The Worst of the Worst

[I’m posting this because I think it’s okay to be this vulnerable. I guess I think it’s fine to expose yourself. . . because that shows you and who ever is listening how far you’ve come. Reading this, It doesn’t seem like me, not really even a very sad, scared, pessimistic version of me, but that’s okay. That’s where I had to go, to get to where I am now. When crisis happens, we don’t deal with all at once. We deal with as much as we can at that time. And then months or years later, we deal with a little more. Not so long ago, this is where I was at. It was a process. . . and that’s okay.]


My Little Secret. . .

Three years ago yesterday, I ran away. Usually, I consider giving up or giving in a bad thing. I am a fighter. I think that with my will, I can make anything work. However, this particular time, it wasn’t a bad thing, at all. It was quite possibly the best decision of my whole life. Why? Well, that’s hard to explain. I am always confused about how to explain the two years of my life between ministry training school and actual college. Sometimes I say I worked, sometimes I say I lived on the beach, sometimes. . . I tell the truth. Sometimes I will try to get comfortable enough with someone to say that I was in a really controlling, really frightening situation in which I could not be myself, live my life, call home too often, talk to a myriad of people from my school or hometown, date boys, drink alcohol, hang out with people who dated or drank, visit another church, be close to people that did not commit to volunteering/dedicating their lives to my church, talk about my life to anyone who wasn’t at a higher ranking then me in the little system of the church, etc.

I could try to list the dynamics of the organization further, but I don’t think that’s the point. The point is, I was in a cult. Two years of my life are unexplainable, barely recognizable, painful, and pointless. I never know what to say or who to tell.The thing is, I know it was partly my fault. Things got crazier and crazier and I stayed.

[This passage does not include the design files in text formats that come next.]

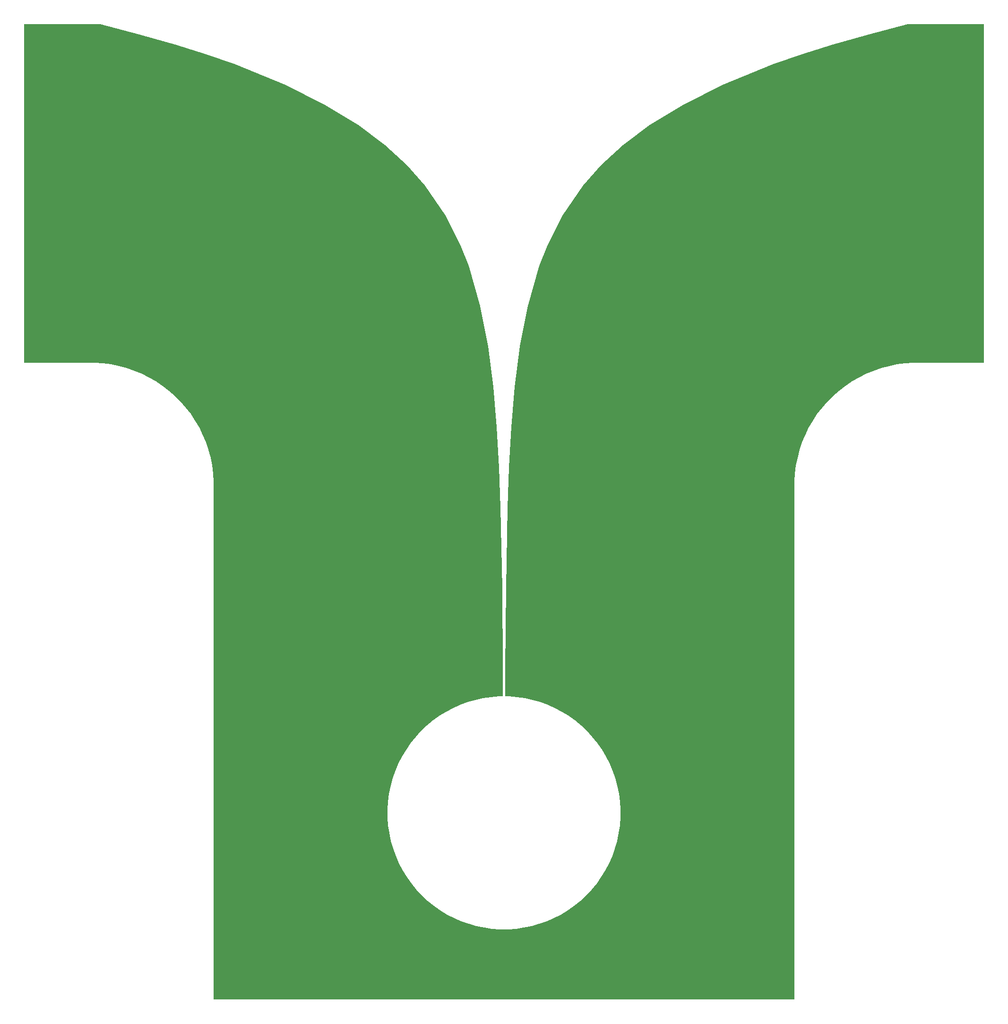
<source format=gtl>
G04*
G04 #@! TF.GenerationSoftware,Altium Limited,Altium Designer,18.1.7 (191)*
G04*
G04 Layer_Physical_Order=1*
G04 Layer_Color=255*
%FSLAX44Y44*%
%MOMM*%
G71*
G01*
G75*
G36*
X40000Y1147600D02*
X160000D01*
X167198Y1147482D01*
X181564Y1146541D01*
X195837Y1144661D01*
X209957Y1141853D01*
X223863Y1138127D01*
X237495Y1133499D01*
X250795Y1127990D01*
X263707Y1121623D01*
X276175Y1114425D01*
X288145Y1106426D01*
X299566Y1097662D01*
X310390Y1088170D01*
X320570Y1077990D01*
X330062Y1067167D01*
X338826Y1055745D01*
X346824Y1043775D01*
X354023Y1031307D01*
X360390Y1018395D01*
X365899Y1005095D01*
X370527Y991463D01*
X374253Y977557D01*
X377062Y963437D01*
X378941Y949164D01*
X379882Y934798D01*
X380000Y927600D01*
D01*
Y7600D01*
X1420000D01*
Y927600D01*
X1420118Y934798D01*
X1421059Y949164D01*
X1422939Y963437D01*
X1425747Y977557D01*
X1429473Y991463D01*
X1434101Y1005095D01*
X1439610Y1018395D01*
X1445977Y1031307D01*
X1453176Y1043775D01*
X1461174Y1055745D01*
X1469938Y1067167D01*
X1479430Y1077990D01*
X1489610Y1088170D01*
X1500434Y1097662D01*
X1511855Y1106426D01*
X1523825Y1114425D01*
X1536293Y1121623D01*
X1549204Y1127990D01*
X1562505Y1133499D01*
X1576137Y1138127D01*
X1590043Y1141853D01*
X1604163Y1144661D01*
X1618436Y1146541D01*
X1632802Y1147482D01*
X1640000Y1147600D01*
D01*
X1760000D01*
Y1753600D01*
X1623500D01*
X1553376Y1735575D01*
X1490065Y1717550D01*
X1432893Y1699525D01*
X1381274Y1681500D01*
X1292575Y1645450D01*
X1220258Y1609400D01*
X1161298Y1573350D01*
X1113227Y1537300D01*
X1074034Y1501250D01*
X1042079Y1465200D01*
X1004864Y1411125D01*
X977468Y1357050D01*
X963349Y1321000D01*
X942450Y1248900D01*
X928560Y1176800D01*
X919326Y1104700D01*
X913188Y1032600D01*
X909108Y960500D01*
X906396Y888400D01*
X903393Y744200D01*
X902068Y600000D01*
Y550690D01*
X909169Y550499D01*
X923332Y549392D01*
X937386Y547324D01*
X951267Y544305D01*
X964910Y540349D01*
X978253Y535474D01*
X991233Y529702D01*
X1003791Y523061D01*
X1015867Y515581D01*
X1027407Y507297D01*
X1038357Y498247D01*
X1048665Y488473D01*
X1058285Y478020D01*
X1067171Y466937D01*
X1075283Y455275D01*
X1082583Y443089D01*
X1089037Y430434D01*
X1094615Y417370D01*
X1099291Y403956D01*
X1103044Y390255D01*
X1105856Y376331D01*
X1107715Y362247D01*
X1108611Y348070D01*
X1108540Y333865D01*
X1107504Y319697D01*
X1105506Y305633D01*
X1102556Y291737D01*
X1098667Y278074D01*
X1093858Y264707D01*
X1088151Y251699D01*
X1081572Y239108D01*
X1074152Y226995D01*
X1065925Y215414D01*
X1056929Y204420D01*
X1047207Y194063D01*
X1036802Y184392D01*
X1025763Y175451D01*
X1014142Y167281D01*
X1001992Y159921D01*
X989369Y153405D01*
X976332Y147762D01*
X962942Y143019D01*
X949260Y139198D01*
X935349Y136317D01*
X921275Y134389D01*
X907103Y133422D01*
X892897D01*
X878725Y134389D01*
X864651Y136317D01*
X850740Y139198D01*
X837058Y143019D01*
X823668Y147762D01*
X810631Y153405D01*
X798008Y159921D01*
X785858Y167281D01*
X774237Y175451D01*
X763198Y184392D01*
X752793Y194063D01*
X743071Y204420D01*
X734075Y215414D01*
X725848Y226995D01*
X718428Y239108D01*
X711849Y251699D01*
X706142Y264707D01*
X701333Y278074D01*
X697444Y291737D01*
X694494Y305633D01*
X692496Y319697D01*
X691460Y333865D01*
X691389Y348070D01*
X692285Y362247D01*
X694144Y376331D01*
X696956Y390255D01*
X700709Y403956D01*
X705385Y417370D01*
X710963Y430434D01*
X717417Y443089D01*
X724717Y455275D01*
X732829Y466937D01*
X741715Y478020D01*
X751335Y488473D01*
X761643Y498247D01*
X772593Y507297D01*
X784133Y515581D01*
X796209Y523061D01*
X808767Y529702D01*
X821747Y535474D01*
X835090Y540349D01*
X848733Y544305D01*
X862614Y547324D01*
X876668Y549392D01*
X890831Y550499D01*
X897932Y550690D01*
X897932Y550690D01*
Y600000D01*
X896607Y744200D01*
X893604Y888400D01*
X890892Y960500D01*
X886812Y1032600D01*
X880674Y1104700D01*
X871440Y1176800D01*
X857550Y1248900D01*
X836651Y1321000D01*
X822532Y1357050D01*
X795136Y1411125D01*
X757921Y1465200D01*
X725966Y1501250D01*
X686773Y1537300D01*
X638702Y1573350D01*
X579742Y1609400D01*
X507425Y1645450D01*
X418726Y1681500D01*
X367107Y1699525D01*
X309935Y1717550D01*
X246624Y1735575D01*
X176500Y1753600D01*
X40000D01*
Y1147600D01*
D02*
G37*
M02*

</source>
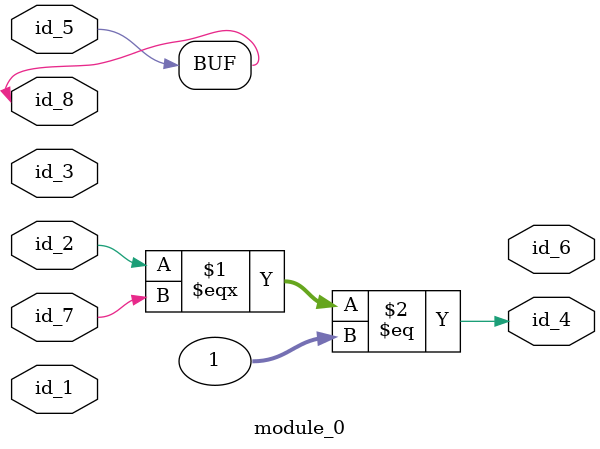
<source format=v>
`timescale 1ps / 1ps
module module_0 (
    id_1,
    id_2,
    id_3,
    id_4,
    id_5,
    id_6,
    id_7,
    id_8
);
  inout id_8;
  input id_7;
  output id_6;
  inout id_5;
  output id_4;
  inout id_3;
  input id_2;
  input id_1;
  assign id_4 = id_2 === id_7 == 1;
  assign id_8 = id_5;
endmodule

</source>
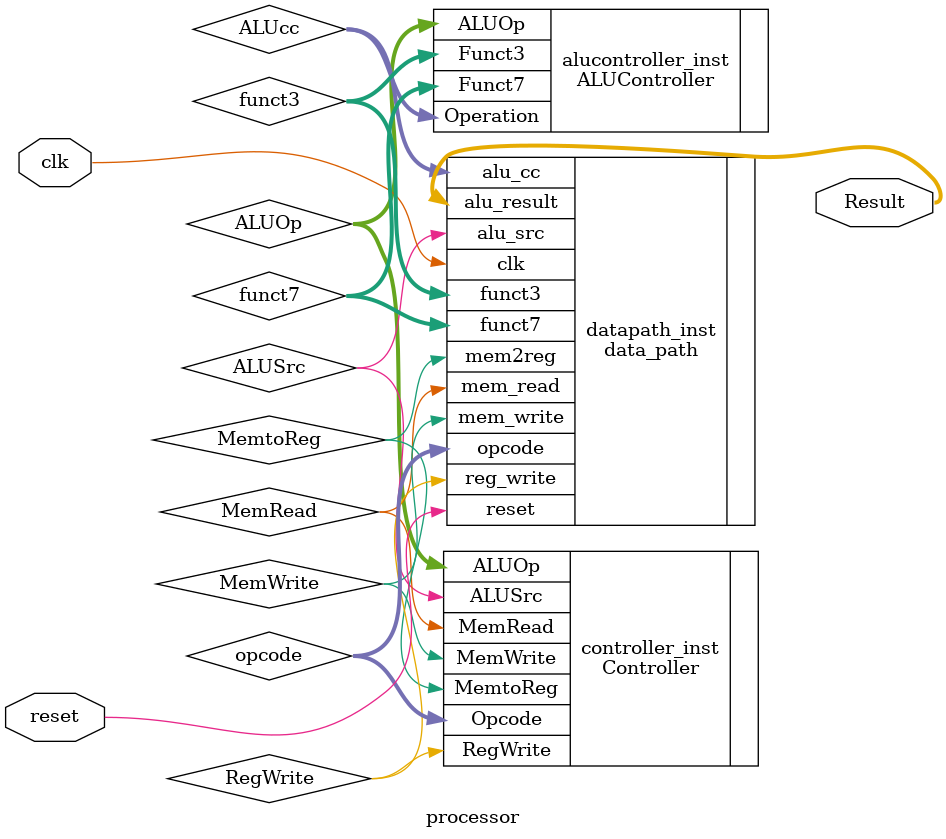
<source format=v>
`timescale 1ns / 1ps

module processor (
    input clk,
    input reset,
    output [31:0] Result
);

// interconnecting sub-modules
wire [6:0] opcode;
wire [6:0] funct7;
wire [2:0] funct3;
wire [1:0] ALUOp;
wire [3:0] ALUcc;
wire ALUSrc, MemtoReg, RegWrite, MemRead, MemWrite;

// Instantiate Datapath
data_path datapath_inst (
    .clk(clk),
    .reset(reset),
    .reg_write(RegWrite),
    .mem2reg(MemtoReg),
    .alu_src(ALUSrc),
    .mem_write(MemWrite),
    .mem_read(MemRead),
    .alu_cc(ALUcc),
    .opcode(opcode),
    .funct7(funct7),
    .funct3(funct3),
    .alu_result(Result)
);

// Instantiate Controller
Controller controller_inst (
    .Opcode(opcode),
    .ALUSrc(ALUSrc),
    .MemtoReg(MemtoReg),
    .RegWrite(RegWrite),
    .MemRead(MemRead),
    .MemWrite(MemWrite),
    .ALUOp(ALUOp)
);

// Instantiate ALUController
ALUController alucontroller_inst (
    .ALUOp(ALUOp),
    .Funct7(funct7),
    .Funct3(funct3),
    .Operation(ALUcc)
);

endmodule

</source>
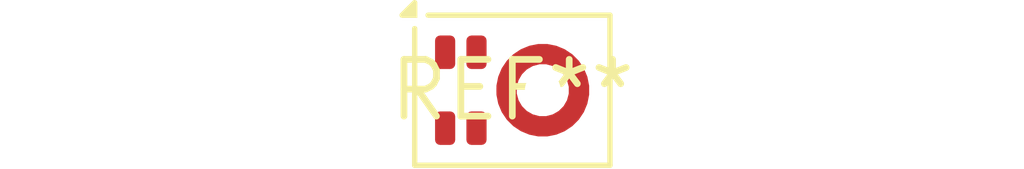
<source format=kicad_pcb>
(kicad_pcb (version 20240108) (generator pcbnew)

  (general
    (thickness 1.6)
  )

  (paper "A4")
  (layers
    (0 "F.Cu" signal)
    (31 "B.Cu" signal)
    (32 "B.Adhes" user "B.Adhesive")
    (33 "F.Adhes" user "F.Adhesive")
    (34 "B.Paste" user)
    (35 "F.Paste" user)
    (36 "B.SilkS" user "B.Silkscreen")
    (37 "F.SilkS" user "F.Silkscreen")
    (38 "B.Mask" user)
    (39 "F.Mask" user)
    (40 "Dwgs.User" user "User.Drawings")
    (41 "Cmts.User" user "User.Comments")
    (42 "Eco1.User" user "User.Eco1")
    (43 "Eco2.User" user "User.Eco2")
    (44 "Edge.Cuts" user)
    (45 "Margin" user)
    (46 "B.CrtYd" user "B.Courtyard")
    (47 "F.CrtYd" user "F.Courtyard")
    (48 "B.Fab" user)
    (49 "F.Fab" user)
    (50 "User.1" user)
    (51 "User.2" user)
    (52 "User.3" user)
    (53 "User.4" user)
    (54 "User.5" user)
    (55 "User.6" user)
    (56 "User.7" user)
    (57 "User.8" user)
    (58 "User.9" user)
  )

  (setup
    (pad_to_mask_clearance 0)
    (pcbplotparams
      (layerselection 0x00010fc_ffffffff)
      (plot_on_all_layers_selection 0x0000000_00000000)
      (disableapertmacros false)
      (usegerberextensions false)
      (usegerberattributes false)
      (usegerberadvancedattributes false)
      (creategerberjobfile false)
      (dashed_line_dash_ratio 12.000000)
      (dashed_line_gap_ratio 3.000000)
      (svgprecision 4)
      (plotframeref false)
      (viasonmask false)
      (mode 1)
      (useauxorigin false)
      (hpglpennumber 1)
      (hpglpenspeed 20)
      (hpglpendiameter 15.000000)
      (dxfpolygonmode false)
      (dxfimperialunits false)
      (dxfusepcbnewfont false)
      (psnegative false)
      (psa4output false)
      (plotreference false)
      (plotvalue false)
      (plotinvisibletext false)
      (sketchpadsonfab false)
      (subtractmaskfromsilk false)
      (outputformat 1)
      (mirror false)
      (drillshape 1)
      (scaleselection 1)
      (outputdirectory "")
    )
  )

  (net 0 "")

  (footprint "Infineon_PG-LLGA-5-2" (layer "F.Cu") (at 0 0))

)

</source>
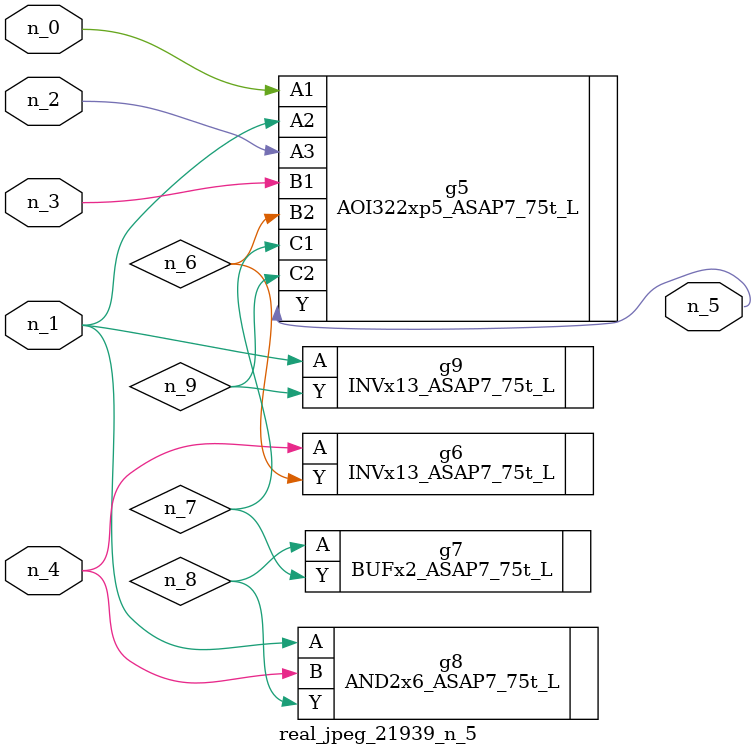
<source format=v>
module real_jpeg_21939_n_5 (n_4, n_0, n_1, n_2, n_3, n_5);

input n_4;
input n_0;
input n_1;
input n_2;
input n_3;

output n_5;

wire n_8;
wire n_6;
wire n_7;
wire n_9;

AOI322xp5_ASAP7_75t_L g5 ( 
.A1(n_0),
.A2(n_1),
.A3(n_2),
.B1(n_3),
.B2(n_6),
.C1(n_7),
.C2(n_9),
.Y(n_5)
);

AND2x6_ASAP7_75t_L g8 ( 
.A(n_1),
.B(n_4),
.Y(n_8)
);

INVx13_ASAP7_75t_L g9 ( 
.A(n_1),
.Y(n_9)
);

INVx13_ASAP7_75t_L g6 ( 
.A(n_4),
.Y(n_6)
);

BUFx2_ASAP7_75t_L g7 ( 
.A(n_8),
.Y(n_7)
);


endmodule
</source>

Crazy starts to seem normal when you’ve been cut off from society for long enough. And when the 200 people around you think the crazy is holy and the rest of humanity is just “in-sin” or has “an un-renewed mind” and is basically just a group of unworthy outsiders, you want to stay in the group, because the group is all you have. I’ve been studying cults for a long time. And each time I read something new, I hope that the group I was in doesn’t fit the criteria. I hope this one time that it doesn’t add up and that I wasn’t really in a cult. Each time it does. Every time. The way the leader acted, the way the followers acted in response to the leader, the insane boundaries, the isolation… It always fits. And then each time, I look at myself, and say, “Okay, there it is Amanda. You really were in a cult.” But that never makes it better. Explaining it doesn’t make it better. Understanding it doesn’t make it better. Nothing makes it better.I feel so helpless when I look back. I can’t go back and help the people I knew there. I can’t go back and help the me that is stuck there. I can’t redeem the time. I spend a lot of time worrying about people who are still there. I worry about them a lot, but I can’t do anything. I can’t go light the church on fire. I can’t shake them and say, “You’re good enough on your own. You don’t need this. This does not impress God. You don’t have to fit his mold. You don’t have to be cookie-cutter. Live a life you love. Follow your own damn dreams. Follow your heart. That’s where God is.” But I can’t do that either. If I say too much when I do get that sporadic call from someone who is thinking of leaving. . . I could push them away. I know how badly I fought everyone on the outside, who wanted to help get me out. . . It’s a lot to handle.

I get over-whelmed a lot.

I have gone to counseling twice now and brought up everything in the world besides… well this. And this… is probably the one thing that needs to be talked about in counseling. Talking about your ex-boyfriend and dealing with your time management issues are great, but I have to stop letting this hidden secret, be a hidden secret. I have to know what to do with it, day to day. I have to get help. So that’s where I am at on this journey. I left three years ago yesterday. I drove down A1A Beach Boulevard with everything I owned in my car, in the middle of the night, afraid of everything, but knowing that if I could just make it out, I would go to school, I would live my life, and I would make a difference in the world. Now, I am living my life, going to school and making a difference in the world, yet the pain hasn’t stopped. I guess I’m ready for what’s next: dealing with this. I’ll be sure to let you know how it goes.